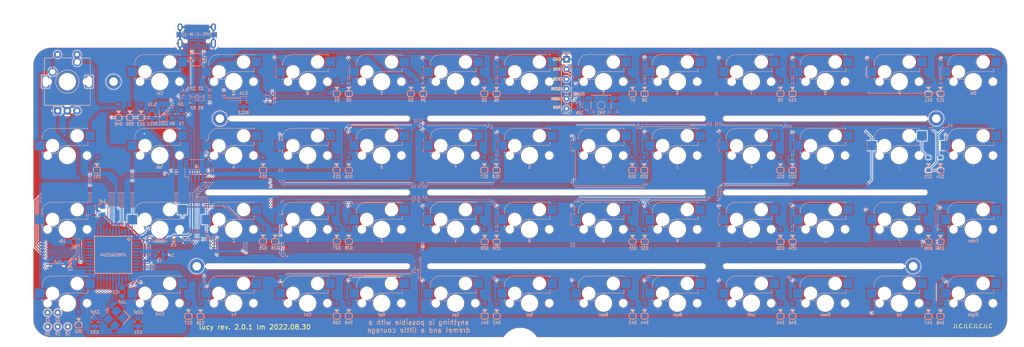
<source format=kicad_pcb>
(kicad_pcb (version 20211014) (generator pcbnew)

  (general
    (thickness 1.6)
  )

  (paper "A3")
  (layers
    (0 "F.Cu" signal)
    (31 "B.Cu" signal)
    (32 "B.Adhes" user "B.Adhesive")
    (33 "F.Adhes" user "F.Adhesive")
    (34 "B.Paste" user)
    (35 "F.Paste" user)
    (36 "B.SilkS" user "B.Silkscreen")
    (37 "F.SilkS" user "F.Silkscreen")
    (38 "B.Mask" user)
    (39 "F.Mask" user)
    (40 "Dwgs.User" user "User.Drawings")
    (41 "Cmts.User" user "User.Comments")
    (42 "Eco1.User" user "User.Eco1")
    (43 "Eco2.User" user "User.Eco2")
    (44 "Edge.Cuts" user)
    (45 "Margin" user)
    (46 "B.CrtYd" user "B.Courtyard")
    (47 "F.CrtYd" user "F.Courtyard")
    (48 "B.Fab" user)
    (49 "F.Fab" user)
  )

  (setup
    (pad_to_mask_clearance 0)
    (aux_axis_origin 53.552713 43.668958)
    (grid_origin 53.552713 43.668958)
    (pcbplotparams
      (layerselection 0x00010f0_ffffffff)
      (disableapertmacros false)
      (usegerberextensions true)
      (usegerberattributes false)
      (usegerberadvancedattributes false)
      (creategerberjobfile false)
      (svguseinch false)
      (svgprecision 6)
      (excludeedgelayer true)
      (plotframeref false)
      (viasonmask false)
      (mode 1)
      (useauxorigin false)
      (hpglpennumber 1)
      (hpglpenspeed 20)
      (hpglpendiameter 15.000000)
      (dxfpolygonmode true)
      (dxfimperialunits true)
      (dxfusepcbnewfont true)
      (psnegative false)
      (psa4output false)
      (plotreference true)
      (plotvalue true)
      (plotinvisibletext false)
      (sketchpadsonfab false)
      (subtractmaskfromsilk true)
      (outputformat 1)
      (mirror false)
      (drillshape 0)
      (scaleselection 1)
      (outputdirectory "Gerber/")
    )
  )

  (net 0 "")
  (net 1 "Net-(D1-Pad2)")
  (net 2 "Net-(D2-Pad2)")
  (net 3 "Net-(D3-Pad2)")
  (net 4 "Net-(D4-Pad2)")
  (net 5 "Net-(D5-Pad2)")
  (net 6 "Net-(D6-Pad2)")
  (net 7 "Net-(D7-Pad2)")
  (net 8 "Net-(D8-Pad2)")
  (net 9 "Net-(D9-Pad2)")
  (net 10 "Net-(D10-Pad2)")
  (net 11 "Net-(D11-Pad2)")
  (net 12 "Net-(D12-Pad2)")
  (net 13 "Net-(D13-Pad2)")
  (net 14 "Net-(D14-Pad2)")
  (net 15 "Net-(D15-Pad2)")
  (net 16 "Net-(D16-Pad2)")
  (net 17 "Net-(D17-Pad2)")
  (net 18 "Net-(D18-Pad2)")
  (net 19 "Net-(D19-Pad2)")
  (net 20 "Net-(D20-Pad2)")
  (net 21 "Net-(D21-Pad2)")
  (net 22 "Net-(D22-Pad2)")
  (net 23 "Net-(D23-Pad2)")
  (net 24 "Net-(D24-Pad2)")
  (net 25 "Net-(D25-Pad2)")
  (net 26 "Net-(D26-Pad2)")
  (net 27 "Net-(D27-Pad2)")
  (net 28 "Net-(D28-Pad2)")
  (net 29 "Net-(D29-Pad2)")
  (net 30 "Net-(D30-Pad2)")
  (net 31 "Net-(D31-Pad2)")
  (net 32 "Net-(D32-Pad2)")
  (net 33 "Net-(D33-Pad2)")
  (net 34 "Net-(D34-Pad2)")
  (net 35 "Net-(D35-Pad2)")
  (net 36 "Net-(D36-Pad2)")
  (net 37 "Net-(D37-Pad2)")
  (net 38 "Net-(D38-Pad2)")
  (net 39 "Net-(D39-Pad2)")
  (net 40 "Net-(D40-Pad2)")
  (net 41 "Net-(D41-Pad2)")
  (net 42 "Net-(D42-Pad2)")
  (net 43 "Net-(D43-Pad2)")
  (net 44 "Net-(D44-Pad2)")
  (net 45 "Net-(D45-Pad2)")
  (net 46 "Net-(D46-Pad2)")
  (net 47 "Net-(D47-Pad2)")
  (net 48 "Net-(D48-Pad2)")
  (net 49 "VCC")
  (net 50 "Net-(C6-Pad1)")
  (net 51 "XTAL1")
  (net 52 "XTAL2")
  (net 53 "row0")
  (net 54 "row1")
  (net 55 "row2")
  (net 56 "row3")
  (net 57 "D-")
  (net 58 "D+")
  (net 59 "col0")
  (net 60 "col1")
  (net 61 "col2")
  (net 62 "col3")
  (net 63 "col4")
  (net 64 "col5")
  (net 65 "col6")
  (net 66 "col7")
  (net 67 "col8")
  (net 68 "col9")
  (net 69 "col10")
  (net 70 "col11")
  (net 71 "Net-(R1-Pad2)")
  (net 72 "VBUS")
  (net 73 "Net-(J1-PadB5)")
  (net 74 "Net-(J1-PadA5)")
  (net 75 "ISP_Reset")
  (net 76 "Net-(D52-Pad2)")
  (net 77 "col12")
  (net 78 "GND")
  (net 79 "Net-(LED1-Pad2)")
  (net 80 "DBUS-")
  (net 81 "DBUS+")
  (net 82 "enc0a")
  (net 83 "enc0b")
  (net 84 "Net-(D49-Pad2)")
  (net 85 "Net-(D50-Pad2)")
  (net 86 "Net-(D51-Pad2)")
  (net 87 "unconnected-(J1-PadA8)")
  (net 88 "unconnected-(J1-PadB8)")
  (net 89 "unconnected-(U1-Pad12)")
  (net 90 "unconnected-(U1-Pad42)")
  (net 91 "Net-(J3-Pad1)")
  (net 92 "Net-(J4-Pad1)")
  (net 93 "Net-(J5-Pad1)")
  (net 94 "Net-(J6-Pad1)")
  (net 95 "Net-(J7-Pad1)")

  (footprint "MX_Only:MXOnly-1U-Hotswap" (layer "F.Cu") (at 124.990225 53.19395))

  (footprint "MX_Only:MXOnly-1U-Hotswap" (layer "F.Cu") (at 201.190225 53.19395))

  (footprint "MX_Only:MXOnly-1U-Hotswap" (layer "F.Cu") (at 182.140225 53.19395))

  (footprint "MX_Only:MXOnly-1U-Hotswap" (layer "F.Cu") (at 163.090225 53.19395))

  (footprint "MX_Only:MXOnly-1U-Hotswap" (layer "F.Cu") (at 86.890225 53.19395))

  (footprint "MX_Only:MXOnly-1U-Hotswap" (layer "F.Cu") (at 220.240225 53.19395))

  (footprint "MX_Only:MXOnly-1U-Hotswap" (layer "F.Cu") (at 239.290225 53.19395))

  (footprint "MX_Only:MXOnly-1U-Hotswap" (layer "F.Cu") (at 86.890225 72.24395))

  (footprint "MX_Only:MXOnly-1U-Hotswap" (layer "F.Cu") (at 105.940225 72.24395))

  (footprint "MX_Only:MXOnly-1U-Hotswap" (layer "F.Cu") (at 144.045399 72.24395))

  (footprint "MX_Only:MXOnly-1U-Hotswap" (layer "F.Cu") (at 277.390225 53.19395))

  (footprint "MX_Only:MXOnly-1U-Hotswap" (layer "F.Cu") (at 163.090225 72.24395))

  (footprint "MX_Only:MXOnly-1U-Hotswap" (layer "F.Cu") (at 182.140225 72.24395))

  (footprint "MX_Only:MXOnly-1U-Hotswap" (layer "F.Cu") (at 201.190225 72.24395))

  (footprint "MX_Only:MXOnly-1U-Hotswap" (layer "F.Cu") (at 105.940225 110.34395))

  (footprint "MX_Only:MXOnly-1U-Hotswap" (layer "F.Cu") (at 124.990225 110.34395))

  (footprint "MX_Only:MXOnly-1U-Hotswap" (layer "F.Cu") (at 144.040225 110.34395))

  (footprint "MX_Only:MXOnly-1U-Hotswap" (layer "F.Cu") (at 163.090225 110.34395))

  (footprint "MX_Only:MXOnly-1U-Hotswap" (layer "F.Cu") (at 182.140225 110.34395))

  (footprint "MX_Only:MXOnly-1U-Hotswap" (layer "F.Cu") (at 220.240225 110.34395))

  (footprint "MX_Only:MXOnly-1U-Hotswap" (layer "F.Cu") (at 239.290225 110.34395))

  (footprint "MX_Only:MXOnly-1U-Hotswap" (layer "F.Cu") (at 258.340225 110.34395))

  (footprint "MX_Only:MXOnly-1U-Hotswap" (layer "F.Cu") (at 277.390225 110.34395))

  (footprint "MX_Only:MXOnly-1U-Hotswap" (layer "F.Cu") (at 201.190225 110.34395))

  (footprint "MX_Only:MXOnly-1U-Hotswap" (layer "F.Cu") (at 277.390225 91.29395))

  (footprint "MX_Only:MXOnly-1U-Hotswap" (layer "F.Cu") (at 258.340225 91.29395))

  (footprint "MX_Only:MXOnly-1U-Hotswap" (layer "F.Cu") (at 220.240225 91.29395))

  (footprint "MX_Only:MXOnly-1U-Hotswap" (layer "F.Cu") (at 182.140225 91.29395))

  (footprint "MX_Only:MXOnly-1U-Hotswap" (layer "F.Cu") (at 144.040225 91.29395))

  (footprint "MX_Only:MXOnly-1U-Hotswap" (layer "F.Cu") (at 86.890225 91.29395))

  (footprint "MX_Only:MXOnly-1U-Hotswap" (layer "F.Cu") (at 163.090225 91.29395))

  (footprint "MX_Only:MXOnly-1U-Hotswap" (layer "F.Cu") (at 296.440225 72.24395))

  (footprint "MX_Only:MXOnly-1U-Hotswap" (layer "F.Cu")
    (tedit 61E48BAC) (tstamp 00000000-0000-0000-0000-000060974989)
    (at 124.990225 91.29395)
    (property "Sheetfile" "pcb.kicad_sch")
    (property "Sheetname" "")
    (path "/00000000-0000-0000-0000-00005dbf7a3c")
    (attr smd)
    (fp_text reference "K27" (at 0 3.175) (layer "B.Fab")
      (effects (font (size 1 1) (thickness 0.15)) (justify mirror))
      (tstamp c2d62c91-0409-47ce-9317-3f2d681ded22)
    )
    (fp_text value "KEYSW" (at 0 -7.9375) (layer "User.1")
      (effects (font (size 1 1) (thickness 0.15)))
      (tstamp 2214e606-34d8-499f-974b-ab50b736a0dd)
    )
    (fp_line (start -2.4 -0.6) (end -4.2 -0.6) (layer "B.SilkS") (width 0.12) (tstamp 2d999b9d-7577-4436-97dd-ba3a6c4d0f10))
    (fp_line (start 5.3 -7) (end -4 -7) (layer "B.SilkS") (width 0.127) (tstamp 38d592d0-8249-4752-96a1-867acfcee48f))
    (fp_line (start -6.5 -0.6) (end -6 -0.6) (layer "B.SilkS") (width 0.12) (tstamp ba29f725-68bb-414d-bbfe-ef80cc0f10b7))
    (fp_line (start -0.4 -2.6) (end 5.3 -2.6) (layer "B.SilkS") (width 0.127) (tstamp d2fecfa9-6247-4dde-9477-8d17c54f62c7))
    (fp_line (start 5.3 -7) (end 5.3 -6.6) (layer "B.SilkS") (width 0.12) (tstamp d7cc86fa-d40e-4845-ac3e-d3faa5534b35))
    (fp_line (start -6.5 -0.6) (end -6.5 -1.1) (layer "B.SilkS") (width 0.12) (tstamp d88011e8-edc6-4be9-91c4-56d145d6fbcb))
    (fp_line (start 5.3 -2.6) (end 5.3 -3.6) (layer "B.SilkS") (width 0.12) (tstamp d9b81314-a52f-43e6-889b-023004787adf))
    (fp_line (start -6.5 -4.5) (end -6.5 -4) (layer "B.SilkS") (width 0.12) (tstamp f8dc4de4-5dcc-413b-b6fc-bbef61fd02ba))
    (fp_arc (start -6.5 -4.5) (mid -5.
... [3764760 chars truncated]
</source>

Exercise objective: Transcribe each line of the data above, unaltered, from the one where "(effects (font (size 1 1) (thickness 0.15)) (justify" appears to the one where "(fp_line (start 5.3 -2.6)" appears, inclusive of both.

Result below:
      (effects (font (size 1 1) (thickness 0.15)) (justify mirror))
      (tstamp c2d62c91-0409-47ce-9317-3f2d681ded22)
    )
    (fp_text value "KEYSW" (at 0 -7.9375) (layer "User.1")
      (effects (font (size 1 1) (thickness 0.15)))
      (tstamp 2214e606-34d8-499f-974b-ab50b736a0dd)
    )
    (fp_line (start -2.4 -0.6) (end -4.2 -0.6) (layer "B.SilkS") (width 0.12) (tstamp 2d999b9d-7577-4436-97dd-ba3a6c4d0f10))
    (fp_line (start 5.3 -7) (end -4 -7) (layer "B.SilkS") (width 0.127) (tstamp 38d592d0-8249-4752-96a1-867acfcee48f))
    (fp_line (start -6.5 -0.6) (end -6 -0.6) (layer "B.SilkS") (width 0.12) (tstamp ba29f725-68bb-414d-bbfe-ef80cc0f10b7))
    (fp_line (start -0.4 -2.6) (end 5.3 -2.6) (layer "B.SilkS") (width 0.127) (tstamp d2fecfa9-6247-4dde-9477-8d17c54f62c7))
    (fp_line (start 5.3 -7) (end 5.3 -6.6) (layer "B.SilkS") (width 0.12) (tstamp d7cc86fa-d40e-4845-ac3e-d3faa5534b35))
    (fp_line (start -6.5 -0.6) (end -6.5 -1.1) (layer "B.SilkS") (width 0.12) (tstamp d88011e8-edc6-4be9-91c4-56d145d6fbcb))
    (fp_line (start 5.3 -2.6) (end 5.3 -3.6) (layer "B.SilkS") (width 0.12) (tstamp d9b81314-a52f-43e6-889b-023004787adf))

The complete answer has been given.